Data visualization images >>
──────────────────────────────

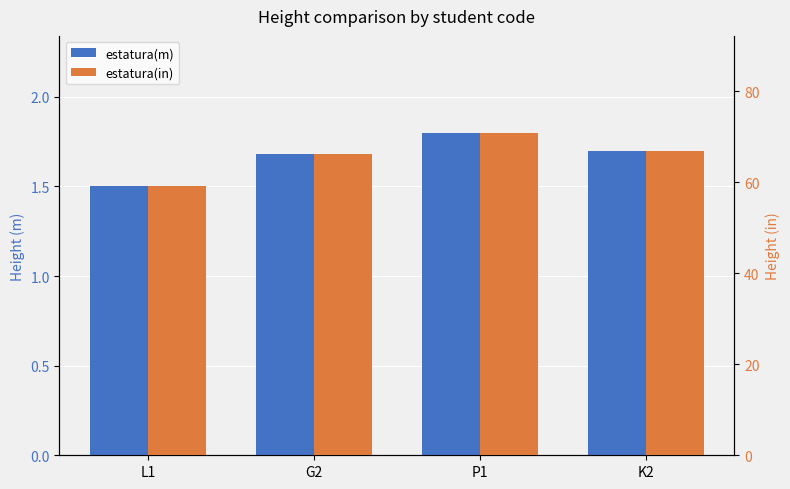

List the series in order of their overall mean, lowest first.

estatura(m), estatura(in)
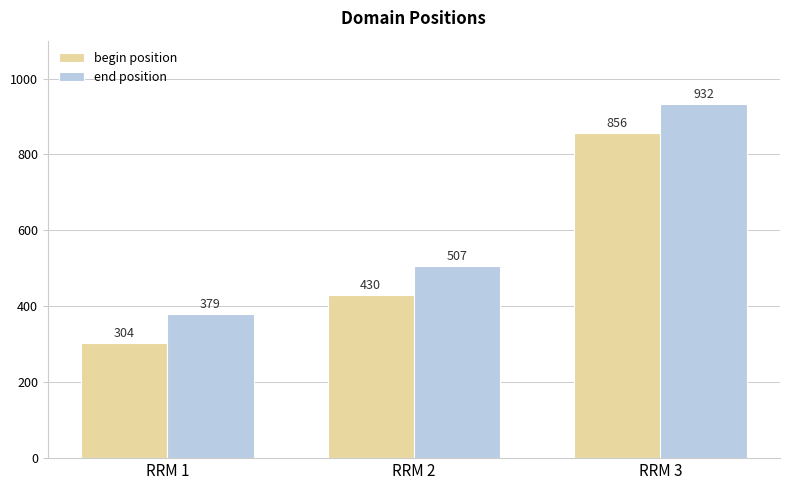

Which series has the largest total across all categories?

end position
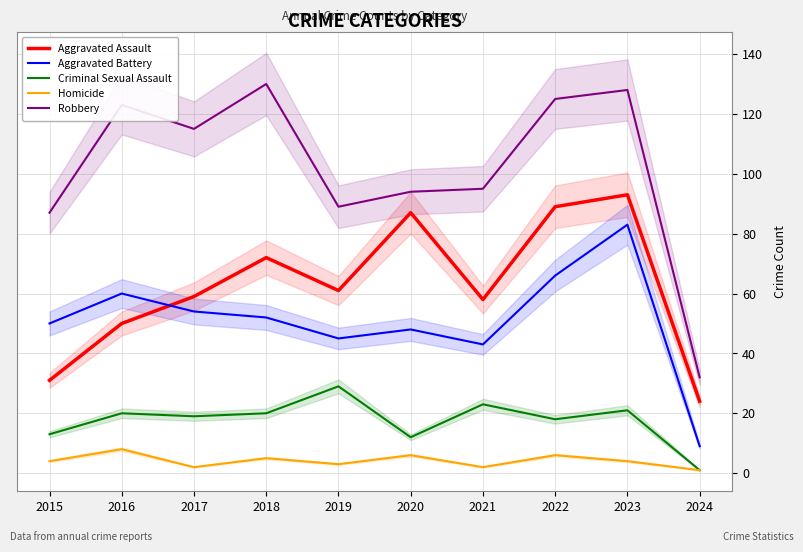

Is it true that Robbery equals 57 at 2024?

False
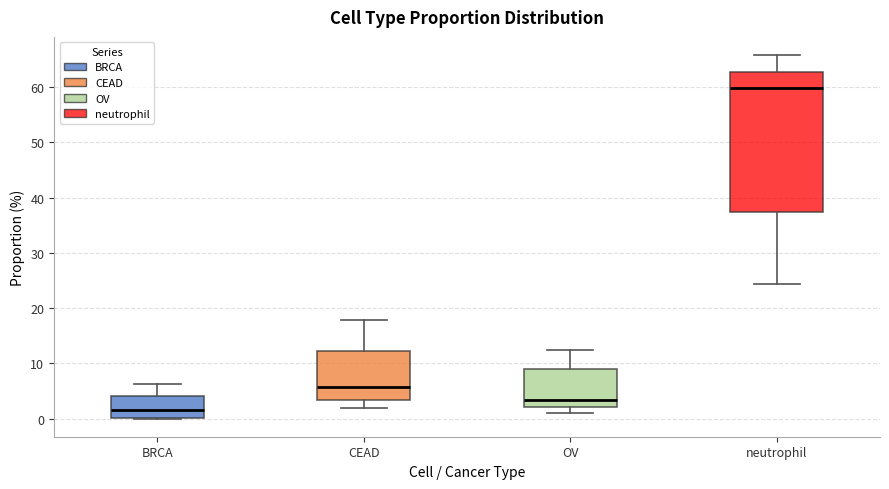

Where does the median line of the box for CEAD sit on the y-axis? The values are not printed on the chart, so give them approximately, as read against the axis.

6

──────────────────────────────

Please reproduce all the lines above word for word, omitting the pictures.

The completed task >>
List the series in order of their overall mean, lowest first.

estatura(m), estatura(in)

Which series has the largest total across all categories?

end position

Is it true that Robbery equals 57 at 2024?

False

Where does the median line of the box for CEAD sit on the y-axis? The values are not printed on the chart, so give them approximately, as read against the axis.

6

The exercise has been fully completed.